Treatment for Botulism

The treatment of Botulism depends a lot on its type; for example, in the case of Food-borne botulism, the health care provider may first try to clear out the toxins from the digestive system by inducing vomiting. In such instances, medication may also be given to induce bowel movements. Similarly, for wound botulism, the doctor may conduct a small surgical procedure to remove the toxins and the infected tissues from the body. Some of the common methods used in the treatment of Botulism include:

  • Antitoxin: Patients who have been diagnosed with Food-borne Botulism are generally given injections containing an antitoxin to prevent any complications from arising. The antitoxin attaches itself to the toxic substances which are still circulating within the body and try to keep them from harming the nerves. Unfortunately, the damage that has already been done cannot be reversed by these injections.

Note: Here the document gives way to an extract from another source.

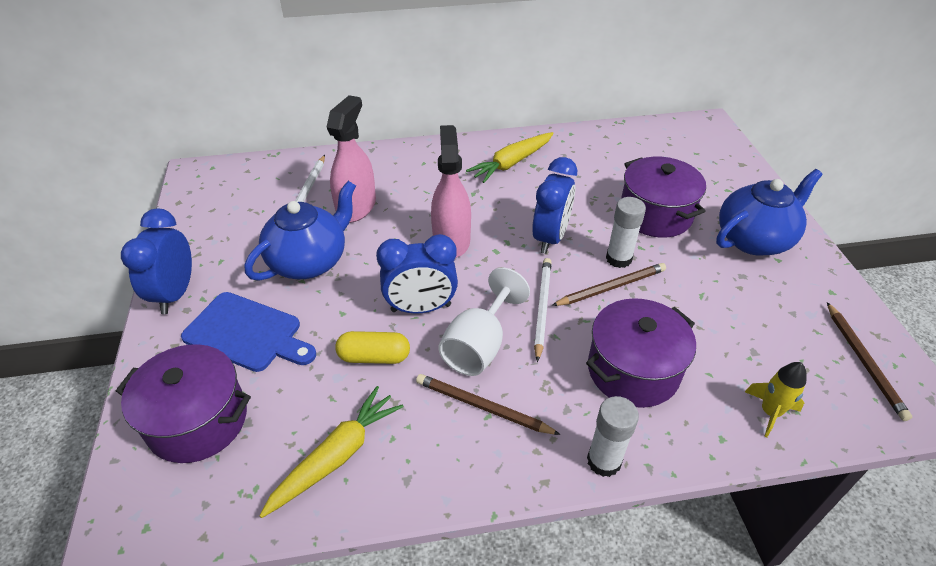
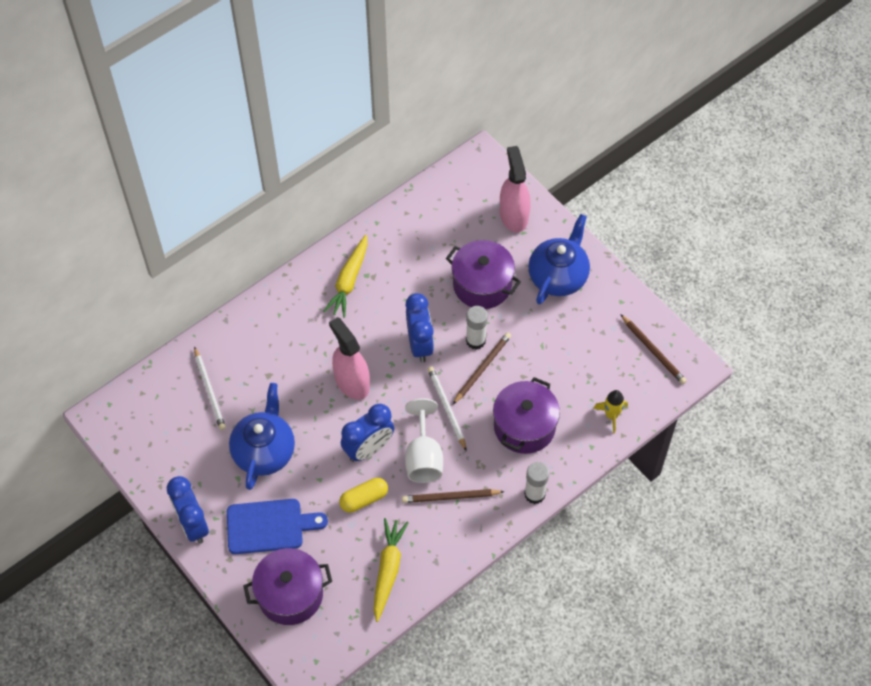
camera: 30 degrees left, 15 degrees up
(356, 207) = (260, 386): pink spray bottle -> pink spray bottle (513, 215)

  • Botulism Immune Globulin: Health care providers do not use antitoxins in the treatment of Infant Botulism because they do not get rid of the disease-causing germs in the baby's digestive system. Instead, a drug called Botulism Immune Globulin is used in the treatment of Infant Botulism.
  • Breathing Assistance: A mechanical ventilator is very important for those who have experiencing breathing problems as a result of paralysis in the facial muscles. The ventilator sends air into the lungs through a tube that has been inserted into the airways, via the nose or the mouth. Patients can be put on to a ventilator for weeks and the effects of the toxins gradually decrease during this time.
  • Rehabilitation: Most forms of treatment prevent the toxin from spreading and causing further damage to the body. However, they do not undo the damage that the body has already been through. Therefore, patients usually need to undergo therapy to improve their speech, swallowing ability and other body functions.